Teatro Cantiere Florida
Tessera 2019—2020

Venerdì 14 e sabato 15 febbraio 2020
danza
evento speciale a cura di Elsinor
TEATRO DELLA TOSSE | BALLETTO CIVILE
AXTO
Oratorio per corpi e voci dal labirinto

testo Emanuele Conte
regia di Emanuele Conte e Michela Lucenti
coreografie Michela Lucenti
impianto scenico Emanuele Conte
luci Andrea Torazza
costumi Daniela De Blasio
rielaborazioni musicali Massimo Calcagno
collaborazione al testo Elisa D’andrea, Luigi Ferrando
assistenti alla regia Alessio Aronne, Natalia Vallebona, Ambra Chiarello
con Michela Lucenti, Maurizio Camilli, Emanuela Serra, Filippo Porro, Alessandro Pallecchi, Francesco Gabrielli , Aristide Rontini, Lisa Galantini, Enrico Casale
performer nel labirinto Attilio Caffarena, Pietro Fabbri, Francesco Gabrielli, Luca Hardonk, Gianluca Pezzino, Arabella Scalisi
direttore di scena Roberto D’Aversa
elettricista Davide Bellavia
macchinista Fabrizio Camba
attrezzista Renza Tarantino
sarta Anna Romano
produzione Fondazione Luzzati-Teatro della Tosse, Balletto Civile, Artisti In Piazza – Pennabilli Festival

Emanuele Conte e Michela Lucenti portano in scena il mito del Labirinto e del  Minotauro: la compagnia di danzatori, attori e cantanti del Teatro della Tosse e di Balletto Civile dà corpo e voce a questo racconto, epico e familiare, in uno spettacolo che nasce dalla terra e dal sudore. Dalla terra affiorano pochi mobili e suppellettili come se un appartamento fosse stato invaso dal fango di un’alluvione e poi fosse riemerso in parte. L’ambiente nel quale il mito del Labirinto e del Minotauro viene celebrato è la casa e i protagonisti, a officiare il rito, sono i familiari. Il “mostro” ora è chiuso tra le mura domestiche.

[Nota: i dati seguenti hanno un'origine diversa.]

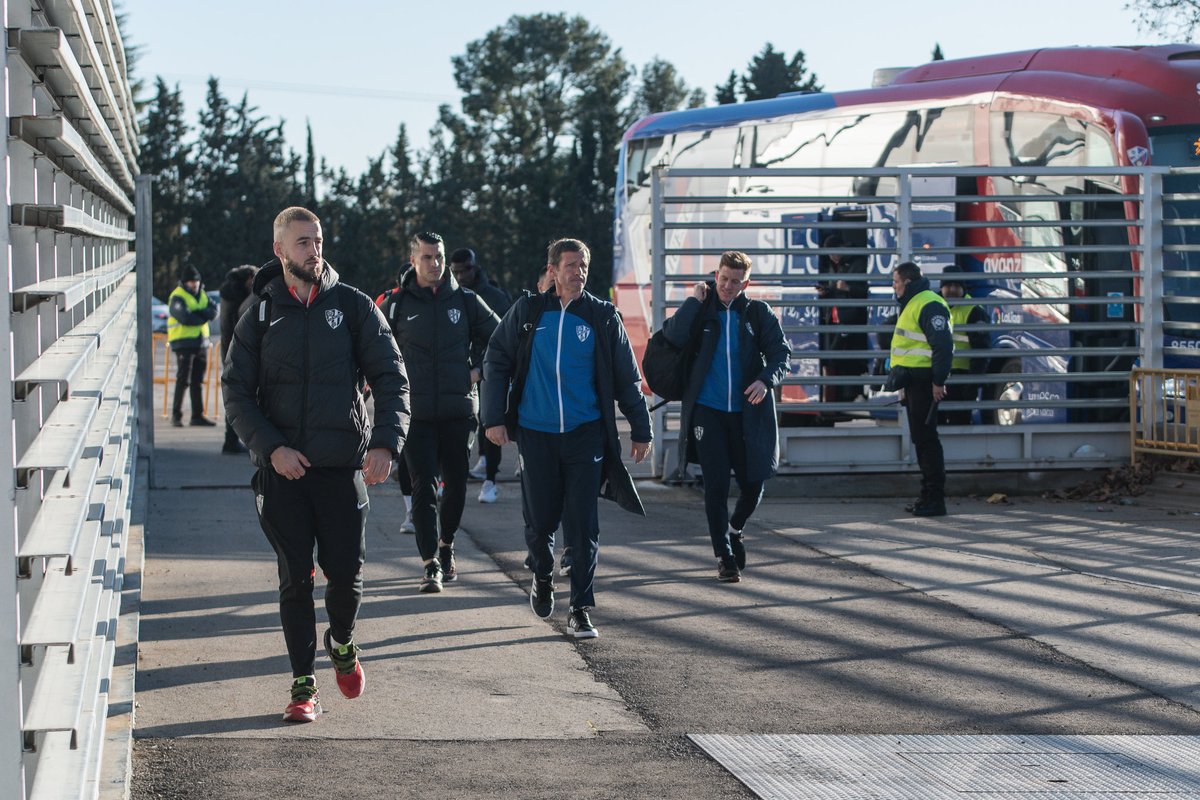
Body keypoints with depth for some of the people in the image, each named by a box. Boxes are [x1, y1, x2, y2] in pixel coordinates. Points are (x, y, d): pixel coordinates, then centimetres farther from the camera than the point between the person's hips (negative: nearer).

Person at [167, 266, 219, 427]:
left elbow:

Cos’è il labirinto? Un posto dove perdersi, o un posto dove nascondere quello che ci fa paura? Una prigione, un manicomio, un’isola. Entriamo nel labirinto, il cervello umano, perdiamoci, lasciamo un filo rosso dietro di noi per ritrovare l’uscita, o forse l’entrata. Un percorso che parla di solitudine estrema e dei muri, che dovrebbero proteggerci e che invece non fanno che consolidare il nostro isolamento. Avidamente ricerchiamo la luce e riemergiamo dall’architettura infernale dei nostri pensieri solo dopo aver abbandonato lungo la strada un cadavere, o forse un guscio che non ci serve più e voltandoci indietro scopriamo che il mostro aveva il nostro volto.